- **Quoted passage**:
▬▬▬▬▬▬

This may come as a surprise to you (prepare your gasps), but there aren’t a whole lot of romantic comedies that try breaking the mould when it comes to story, characters and (especially) heartfelt speeches.

And so it goes with Two Night Stand, a harmless enough story about a pair of strangers (Analeigh Tipton and Miles Teller on agreeable if fairly bland form) who hook up through online dating and discover their personalities clash the next morning. Their plans to rectify this by never seeing one another again are thrown into chaos by a freak snowstorm (read: act of god plot device #42) that binds them to Teller’s apartment and each other, much to their chagrin but our supposed delight. So far, so Meg Ryan.

The couple’s initial antagonism is negligible and results in half-hearted barbs and literal toilet humour, but things only start to get marginally interesting when the pair decide to put their forced co-habitation to good use by critiquing one another’s sexual performance the night before. This leads to an entertainingly candid discussion of some of the stereotypical bedroom grievances heterosexual couples tend to have. Of course, the leads want to put this newfound knowledge to the test and decide to experiment one more time in a sex scene that feels more like a perfume ad than a no-holds-barred lovemaking session.

▬▬▬▬▬▬

Data records:
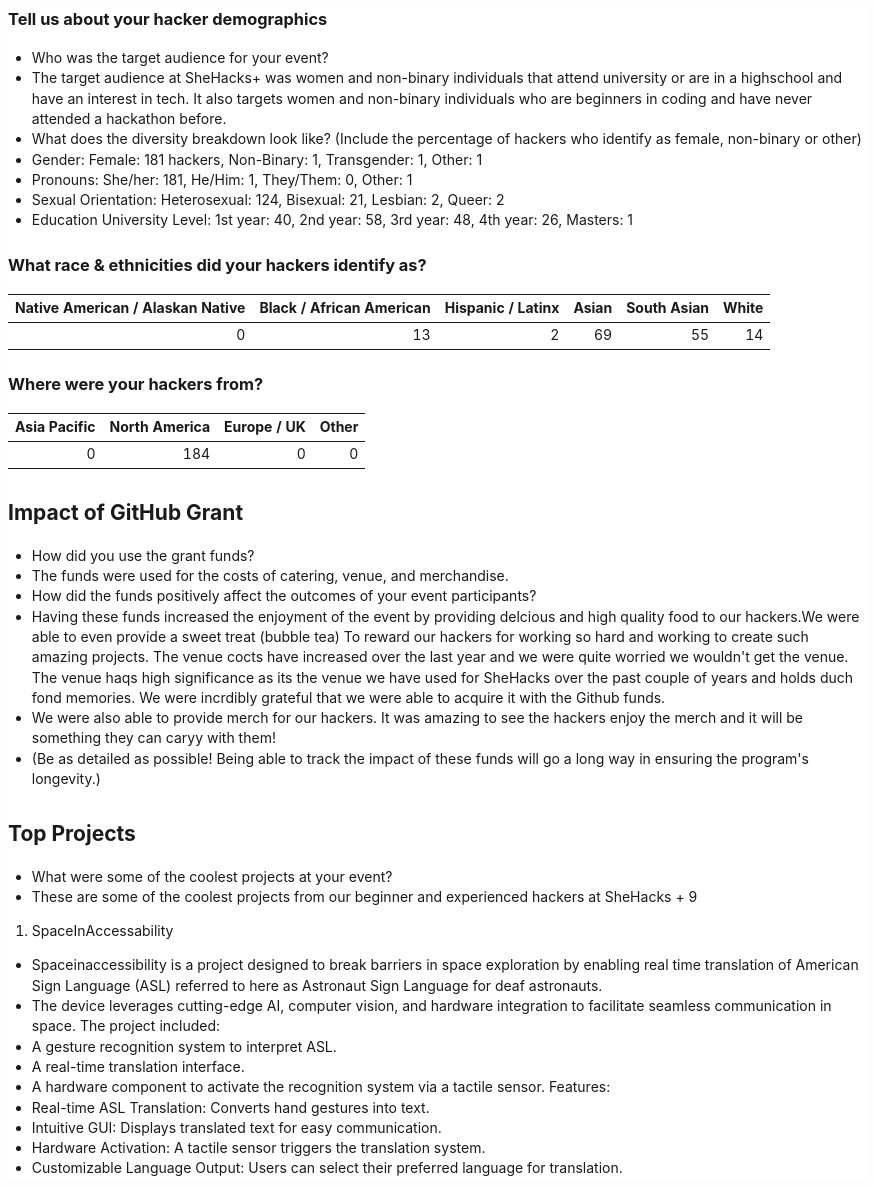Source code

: ### Tell us about your hacker demographics
 - Who was the target audience for your event? <br>
 - The target audience at SheHacks+ was women and non-binary individuals that attend university or are in a highschool and have an interest in tech. It also targets women and non-binary individuals who are beginners in coding and have never attended a hackathon before.
 - What does the diversity breakdown look like? (Include the percentage of hackers who identify as female, non-binary or other) <br>
 - Gender: Female: 181 hackers, Non-Binary: 1, Transgender: 1, Other: 1
 - Pronouns: She/her: 181,  He/Him: 1, They/Them: 0, Other: 1
 - Sexual Orientation: Heterosexual: 124, Bisexual: 21, Lesbian: 2, Queer: 2
 - Education University Level: 1st year: 40, 2nd year: 58, 3rd year: 48, 4th year: 26, Masters: 1

### What race & ethnicities did your hackers identify as?
| Native American / Alaskan Native | Black / African American | Hispanic / Latinx | Asian | South Asian|  White  |
|---------------:|--------------:|------------:|---------:|--------:|--------:|
|      0        |            13                    |         2                   | 69   |    55      |    14   |    


### Where were your hackers from?
| Asia Pacific | North America | Europe / UK | Other |
|---------------:|--------------:|------------:|---------:|
|      0         |    184        |       0     |   0      |

## Impact of GitHub Grant
- How did you use the grant funds? <br>
- The funds were used for the costs of catering, venue, and merchandise. 
- How did the funds positively affect the outcomes of your event participants? <br>
- Having these funds increased the enjoyment of the event by providing delcious and high quality food to our hackers.We were able to even provide a sweet treat (bubble tea) To reward our hackers for working so hard and working to create such amazing projects. The venue cocts have increased over the last year and we were quite worried we wouldn't get the venue. The venue haqs high significance as its the venue we have used for SheHacks over the past couple of years and holds duch fond memories. We were incrdibly grateful that we were able to acquire it with the Github funds.
- We were also able to provide merch for our hackers. It was amazing to see the hackers enjoy the merch and it will be something they can caryy with them!
- (Be as detailed as possible! Being able to track the impact of these funds will go a long way in ensuring the program's longevity.) 

## Top Projects

- What were some of the coolest projects at your event? <br>
- These are some of the coolest projects from our beginner and experienced hackers at SheHacks + 9

1. SpaceInAccessability
- Spaceinaccessibility is a project designed to break barriers in space exploration by enabling real time translation of American Sign Language (ASL) referred to here as Astronaut Sign Language for deaf astronauts.
- The device leverages cutting-edge AI, computer vision, and hardware integration to facilitate seamless communication in space.
The project included:
- A gesture recognition system to interpret ASL.
- A real-time translation interface.
- A hardware component to activate the recognition system via a tactile sensor.
Features:
- Real-time ASL Translation: Converts hand gestures into text.
- Intuitive GUI: Displays translated text for easy communication.
- Hardware Activation: A tactile sensor triggers the translation system.
- Customizable Language Output: Users can select their preferred language for translation.
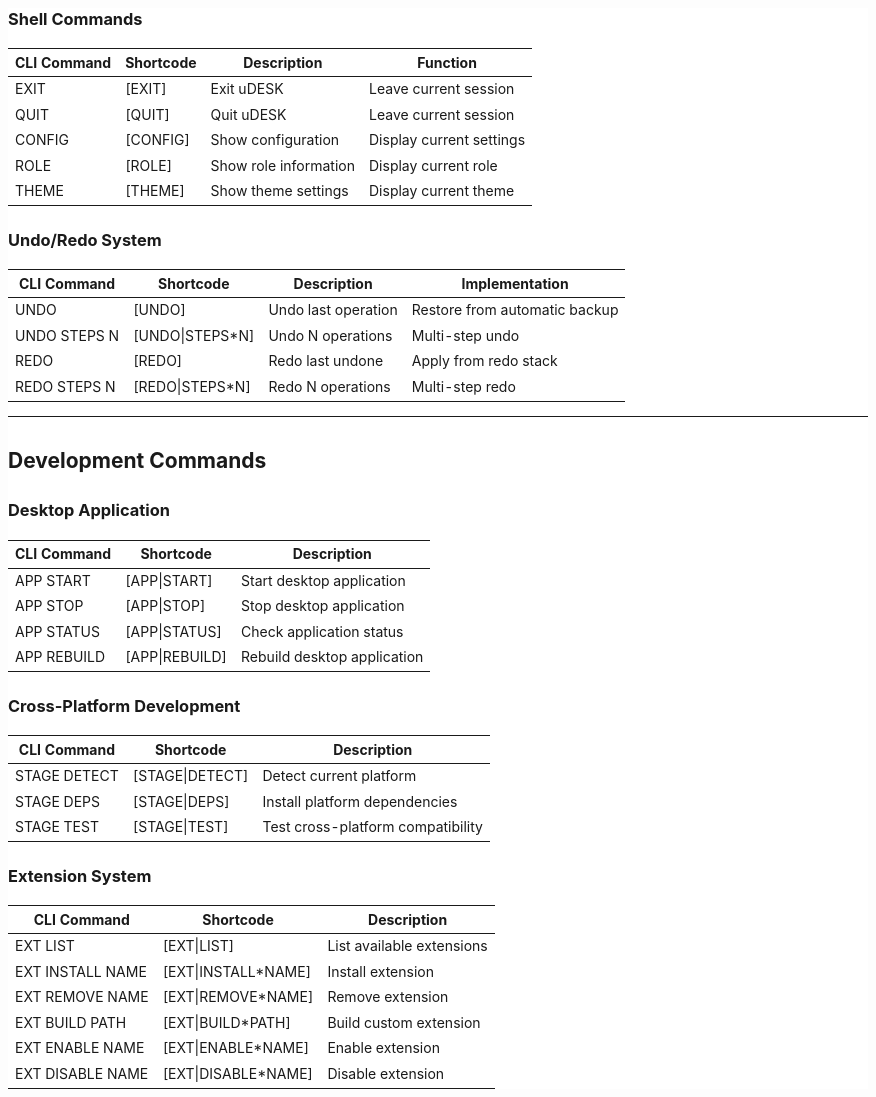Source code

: ### Shell Commands  
| CLI Command | Shortcode | Description | Function |
|-------------|-----------|-------------|----------|
| EXIT | [EXIT] | Exit uDESK | Leave current session |
| QUIT | [QUIT] | Quit uDESK | Leave current session |
| CONFIG | [CONFIG] | Show configuration | Display current settings |
| ROLE | [ROLE] | Show role information | Display current role |
| THEME | [THEME] | Show theme settings | Display current theme |

### Undo/Redo System
| CLI Command | Shortcode | Description | Implementation |
|-------------|-----------|-------------|----------------|
| UNDO | [UNDO] | Undo last operation | Restore from automatic backup |
| UNDO STEPS N | [UNDO\|STEPS*N] | Undo N operations | Multi-step undo |
| REDO | [REDO] | Redo last undone | Apply from redo stack |
| REDO STEPS N | [REDO\|STEPS*N] | Redo N operations | Multi-step redo |

---

## Development Commands

### Desktop Application
| CLI Command | Shortcode | Description |
|-------------|-----------|-------------|
| APP START | [APP\|START] | Start desktop application |
| APP STOP | [APP\|STOP] | Stop desktop application |
| APP STATUS | [APP\|STATUS] | Check application status |
| APP REBUILD | [APP\|REBUILD] | Rebuild desktop application |

### Cross-Platform Development
| CLI Command | Shortcode | Description |
|-------------|-----------|-------------|
| STAGE DETECT | [STAGE\|DETECT] | Detect current platform |
| STAGE DEPS | [STAGE\|DEPS] | Install platform dependencies |
| STAGE TEST | [STAGE\|TEST] | Test cross-platform compatibility |

### Extension System
| CLI Command | Shortcode | Description |
|-------------|-----------|-------------|
| EXT LIST | [EXT\|LIST] | List available extensions |
| EXT INSTALL NAME | [EXT\|INSTALL*NAME] | Install extension |
| EXT REMOVE NAME | [EXT\|REMOVE*NAME] | Remove extension |
| EXT BUILD PATH | [EXT\|BUILD*PATH] | Build custom extension |
| EXT ENABLE NAME | [EXT\|ENABLE*NAME] | Enable extension |
| EXT DISABLE NAME | [EXT\|DISABLE*NAME] | Disable extension |
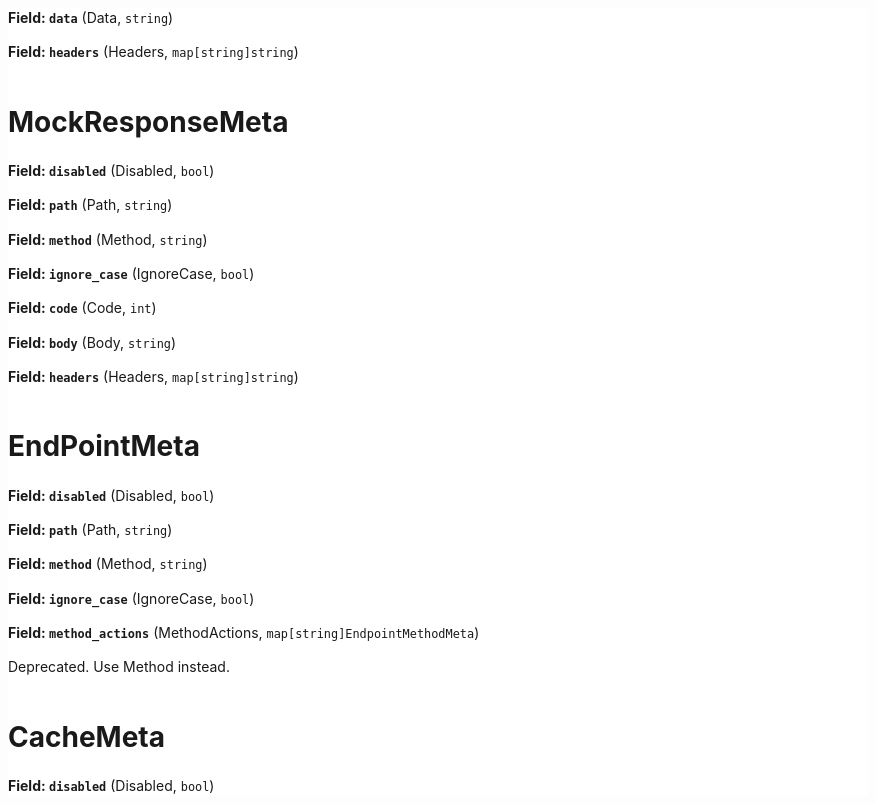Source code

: 

**Field: `data`** (Data, `string`)



**Field: `headers`** (Headers, `map[string]string`)



# MockResponseMeta

**Field: `disabled`** (Disabled, `bool`)



**Field: `path`** (Path, `string`)



**Field: `method`** (Method, `string`)



**Field: `ignore_case`** (IgnoreCase, `bool`)



**Field: `code`** (Code, `int`)



**Field: `body`** (Body, `string`)



**Field: `headers`** (Headers, `map[string]string`)



# EndPointMeta

**Field: `disabled`** (Disabled, `bool`)



**Field: `path`** (Path, `string`)



**Field: `method`** (Method, `string`)



**Field: `ignore_case`** (IgnoreCase, `bool`)



**Field: `method_actions`** (MethodActions, `map[string]EndpointMethodMeta`)

Deprecated. Use Method instead.

# CacheMeta

**Field: `disabled`** (Disabled, `bool`)


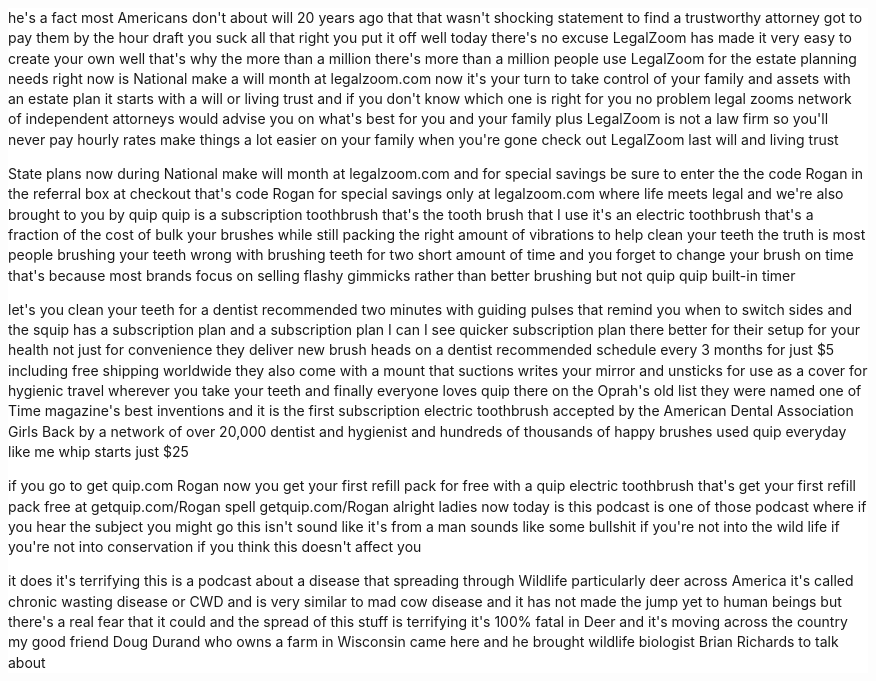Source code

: <timemark seconds="119" />

he's a fact most Americans don't about will 20 years ago that that wasn't shocking statement to find a trustworthy attorney got to pay them by the hour draft you suck all that right you put it off well today there's no excuse LegalZoom has made it very easy to create your own well that's why the more than a million there's more than a million people use LegalZoom for the estate planning needs right now is National make a will month at legalzoom.com now it's your turn to take control of your family and assets with an estate plan it starts with a will or living trust and if you don't know which one is right for you no problem legal zooms network of independent attorneys would advise you on what's best for you and your family plus LegalZoom is not a law firm so you'll never pay hourly rates make things a lot easier on your family when you're gone check out LegalZoom last will and living trust

<timemark seconds="179" />

State plans now during National make will month at legalzoom.com and for special savings be sure to enter the the code Rogan in the referral box at checkout that's code Rogan for special savings only at legalzoom.com where life meets legal and we're also brought to you by quip quip is a subscription toothbrush that's the tooth brush that I use it's an electric toothbrush that's a fraction of the cost of bulk your brushes while still packing the right amount of vibrations to help clean your teeth the truth is most people brushing your teeth wrong with brushing teeth for two short amount of time and you forget to change your brush on time that's because most brands focus on selling flashy gimmicks rather than better brushing but not quip quip built-in timer

<timemark seconds="232" />

let's you clean your teeth for a dentist recommended two minutes with guiding pulses that remind you when to switch sides and the squip has a subscription plan and a subscription plan I can I see quicker subscription plan there better for their setup for your health not just for convenience they deliver new brush heads on a dentist recommended schedule every 3 months for just $5 including free shipping worldwide they also come with a mount that suctions writes your mirror and unsticks for use as a cover for hygienic travel wherever you take your teeth and finally everyone loves quip there on the Oprah's old list they were named one of Time magazine's best inventions and it is the first subscription electric toothbrush accepted by the American Dental Association Girls Back by a network of over 20,000 dentist and hygienist and hundreds of thousands of happy brushes used quip everyday like me whip starts just $25

<timemark seconds="292" />

if you go to get quip.com Rogan now you get your first refill pack for free with a quip electric toothbrush that's get your first refill pack free at getquip.com/Rogan spell getquip.com/Rogan alright ladies now today is this podcast is one of those podcast where if you hear the subject you might go this isn't sound like it's from a man sounds like some bullshit if you're not into the wild life if you're not into conservation if you think this doesn't affect you

<timemark seconds="333" />

it does it's terrifying this is a podcast about a disease that spreading through Wildlife particularly deer across America it's called chronic wasting disease or CWD and is very similar to mad cow disease and it has not made the jump yet to human beings but there's a real fear that it could and the spread of this stuff is terrifying it's 100% fatal in Deer and it's moving across the country my good friend Doug Durand who owns a farm in Wisconsin came here and he brought wildlife biologist Brian Richards to talk about

<timemark seconds="374" />
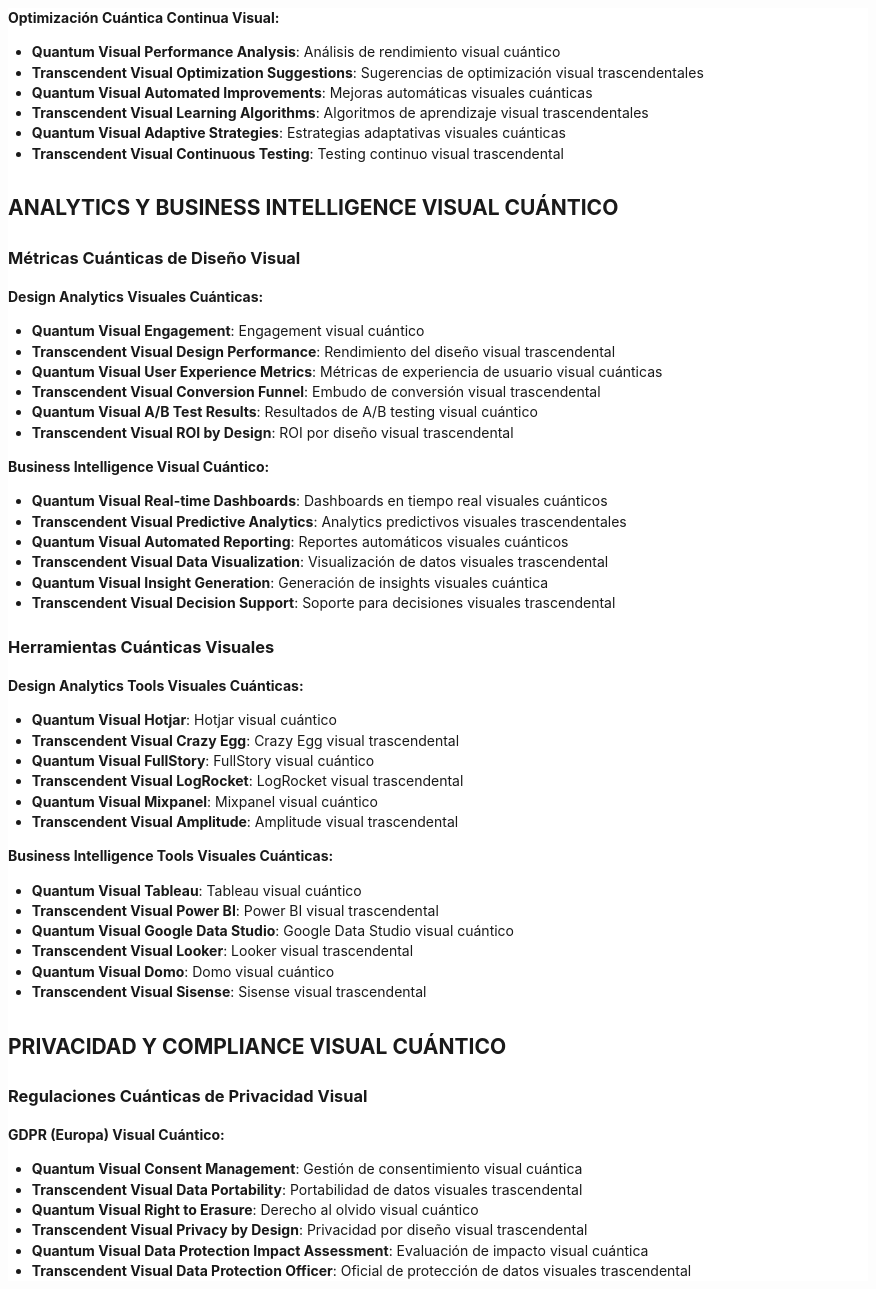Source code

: **Optimización Cuántica Continua Visual:**
- **Quantum Visual Performance Analysis**: Análisis de rendimiento visual cuántico
- **Transcendent Visual Optimization Suggestions**: Sugerencias de optimización visual trascendentales
- **Quantum Visual Automated Improvements**: Mejoras automáticas visuales cuánticas
- **Transcendent Visual Learning Algorithms**: Algoritmos de aprendizaje visual trascendentales
- **Quantum Visual Adaptive Strategies**: Estrategias adaptativas visuales cuánticas
- **Transcendent Visual Continuous Testing**: Testing continuo visual trascendental


## **ANALYTICS Y BUSINESS INTELLIGENCE VISUAL CUÁNTICO**


### **Métricas Cuánticas de Diseño Visual**
**Design Analytics Visuales Cuánticas:**
- **Quantum Visual Engagement**: Engagement visual cuántico
- **Transcendent Visual Design Performance**: Rendimiento del diseño visual trascendental
- **Quantum Visual User Experience Metrics**: Métricas de experiencia de usuario visual cuánticas
- **Transcendent Visual Conversion Funnel**: Embudo de conversión visual trascendental
- **Quantum Visual A/B Test Results**: Resultados de A/B testing visual cuántico
- **Transcendent Visual ROI by Design**: ROI por diseño visual trascendental

**Business Intelligence Visual Cuántico:**
- **Quantum Visual Real-time Dashboards**: Dashboards en tiempo real visuales cuánticos
- **Transcendent Visual Predictive Analytics**: Analytics predictivos visuales trascendentales
- **Quantum Visual Automated Reporting**: Reportes automáticos visuales cuánticos
- **Transcendent Visual Data Visualization**: Visualización de datos visuales trascendental
- **Quantum Visual Insight Generation**: Generación de insights visuales cuántica
- **Transcendent Visual Decision Support**: Soporte para decisiones visuales trascendental


### **Herramientas Cuánticas Visuales**
**Design Analytics Tools Visuales Cuánticas:**
- **Quantum Visual Hotjar**: Hotjar visual cuántico
- **Transcendent Visual Crazy Egg**: Crazy Egg visual trascendental
- **Quantum Visual FullStory**: FullStory visual cuántico
- **Transcendent Visual LogRocket**: LogRocket visual trascendental
- **Quantum Visual Mixpanel**: Mixpanel visual cuántico
- **Transcendent Visual Amplitude**: Amplitude visual trascendental

**Business Intelligence Tools Visuales Cuánticas:**
- **Quantum Visual Tableau**: Tableau visual cuántico
- **Transcendent Visual Power BI**: Power BI visual trascendental
- **Quantum Visual Google Data Studio**: Google Data Studio visual cuántico
- **Transcendent Visual Looker**: Looker visual trascendental
- **Quantum Visual Domo**: Domo visual cuántico
- **Transcendent Visual Sisense**: Sisense visual trascendental


## **PRIVACIDAD Y COMPLIANCE VISUAL CUÁNTICO**


### **Regulaciones Cuánticas de Privacidad Visual**
**GDPR (Europa) Visual Cuántico:**
- **Quantum Visual Consent Management**: Gestión de consentimiento visual cuántica
- **Transcendent Visual Data Portability**: Portabilidad de datos visuales trascendental
- **Quantum Visual Right to Erasure**: Derecho al olvido visual cuántico
- **Transcendent Visual Privacy by Design**: Privacidad por diseño visual trascendental
- **Quantum Visual Data Protection Impact Assessment**: Evaluación de impacto visual cuántica
- **Transcendent Visual Data Protection Officer**: Oficial de protección de datos visuales trascendental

▬▬▬▬▬▬

- **Things to do**:
[A] According to the Two Night Stand review, what traps the two strangers in Teller's apartment?
[B] Repeat the passage of the Two Night Stand review that opens with the words containing "This may come" and closes with "so Meg Ryan.".

- **Solution list**:
[A] A freak snowstorm.

[B]
This may come as a surprise to you (prepare your gasps), but there aren’t a whole lot of romantic comedies that try breaking the mould when it comes to story, characters and (especially) heartfelt speeches.

And so it goes with Two Night Stand, a harmless enough story about a pair of strangers (Analeigh Tipton and Miles Teller on agreeable if fairly bland form) who hook up through online dating and discover their personalities clash the next morning. Their plans to rectify this by never seeing one another again are thrown into chaos by a freak snowstorm (read: act of god plot device #42) that binds them to Teller’s apartment and each other, much to their chagrin but our supposed delight. So far, so Meg Ryan.